Search code examples
rubynokogiri

Nokogiri grab only visible inner_text


Is there a better way to extract the visible text on a web page using Nokogiri? Currently I use the inner_text method, however that method counts a lot of JavaScript as visible text. The only text I want to capture is the visible text on the screen.

For example, in IRB if I do the following in Ruby 1.9.2-p290:

require 'nokogiri'
require 'open-uri'
doc = Nokogiri::HTML(open("http://www.bodybuilding.com/store/catalog/new-products.jsp?addFacet=REF_BRAND:BRAND_MET_RX"))
words = doc.inner_text
words.scan(/\w+/)

If I search for the word "function" I see that it appears 20 times in the list, however if I go to http://www.bodybuilding.com/store/catalog/new-products.jsp?addFacet=REF_BRAND:BRAND_MET_RX the word "function" does not appear anywhere in the visible text.

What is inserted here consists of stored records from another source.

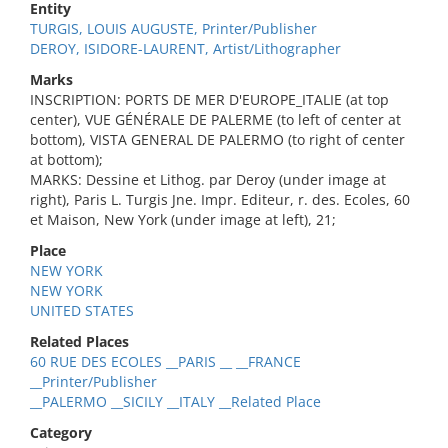
Entity
TURGIS, LOUIS AUGUSTE, Printer/Publisher
DEROY, ISIDORE-LAURENT, Artist/Lithographer
Marks
INSCRIPTION: PORTS DE MER D'EUROPE_ITALIE (at top
center), VUE GÉNÉRALE DE PALERME (to left of center at
bottom), VISTA GENERAL DE PALERMO (to right of center
at bottom);
MARKS: Dessine et Lithog. par Deroy (under image at
right), Paris L. Turgis Jne. Impr. Editeur, r. des. Ecoles, 60
et Maison, New York (under image at left), 21;
Place
NEW YORK
NEW YORK
UNITED STATES
Related Places
60 RUE DES ECOLES __PARIS __ __FRANCE
__Printer/Publisher
__PALERMO __SICILY __ITALY __Related Place
Category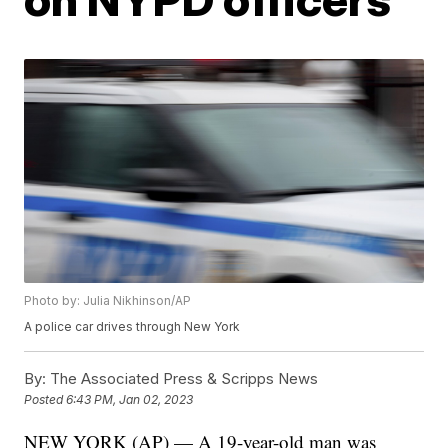
Photo by: Julia Nikhinson/AP
A police car drives through New York
By:
The Associated Press & Scripps News
Posted
6:43 PM, Jan 02, 2023
NEW YORK (AP) — A 19-year-old man was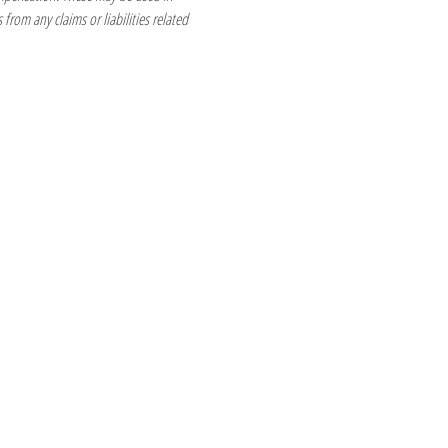
from any claims or liabilities related 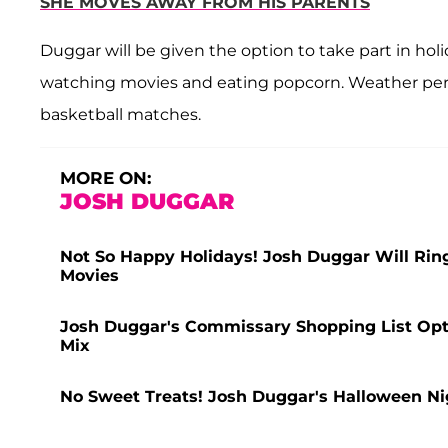
SHE MOVES AWAY FROM HIS PARENTS
Duggar will be given the option to take part in hol
watching movies and eating popcorn. Weather permitt
basketball matches.
MORE ON:
JOSH DUGGAR
Not So Happy Holidays! Josh Duggar Will Rin
Movies
Josh Duggar's Commissary Shopping List Optio
Mix
No Sweet Treats! Josh Duggar's Halloween Ni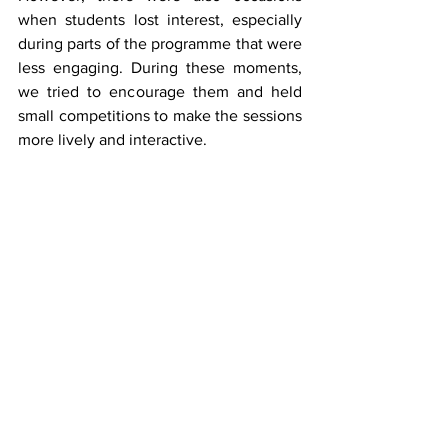
when students lost interest, especially 
during parts of the programme that were 
less engaging. During these moments, 
we tried to encourage them and held 
small competitions to make the sessions 
more lively and interactive.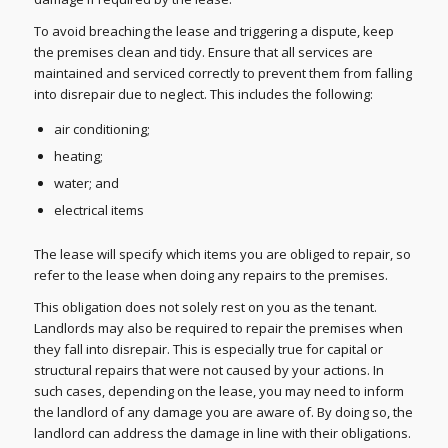
To avoid breaching the lease and triggering a dispute, keep
the premises clean and tidy. Ensure that all services are
maintained and serviced correctly to prevent them from falling
into disrepair due to neglect. This includes the following:
air conditioning;
heating;
water; and
electrical items
The lease will specify which items you are obliged to repair, so
refer to the lease when doing any repairs to the premises.
This obligation does not solely rest on you as the tenant.
Landlords may also be required to repair the premises when
they fall into disrepair. This is especially true for capital or
structural repairs that were not caused by your actions. In
such cases, depending on the lease, you may need to inform
the landlord of any damage you are aware of. By doing so, the
landlord can address the damage in line with their obligations.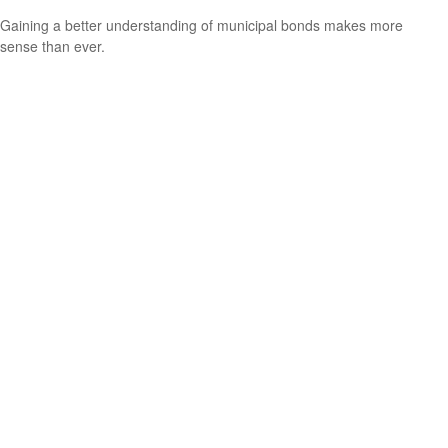
Gaining a better understanding of municipal bonds makes more
sense than ever.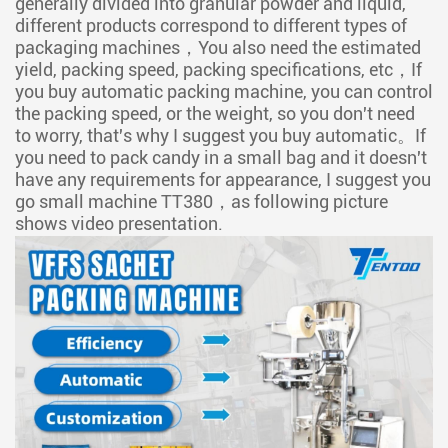
generally divided into granular powder and liquid,
different products correspond to different types of
packaging machines，You also need the estimated
yield, packing speed, packing specifications, etc，If
you buy automatic packing machine, you can control
the packing speed, or the weight, so you don't need
to worry, that's why I suggest you buy automatic。If
you need to pack candy in a small bag and it doesn't
have any requirements for appearance, I suggest you
go small machine TT380，as following picture
shows video presentation.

Can I ignore JavaScript or is there a better way of doing this?


Solution

  • You could try:

    require 'nokogiri'
    require 'open-uri'
    
    doc = Nokogiri::HTML(open("http://www.bodybuilding.com/store/catalog/new-products.jsp?addFacet=REF_BRAND:BRAND_MET_RX"))
    
    doc.traverse{ |x|
        if x.text? && x.text !~ /^\s*$/
            puts x.text
        end
    }
    

    I have not done much with Nokogiri, but I believe this should find/output all text nodes in the document that are not blanks. This at least seems to be ignoring the javascript and all the text I checked was visible on the page (though some of it in the dropdown menus).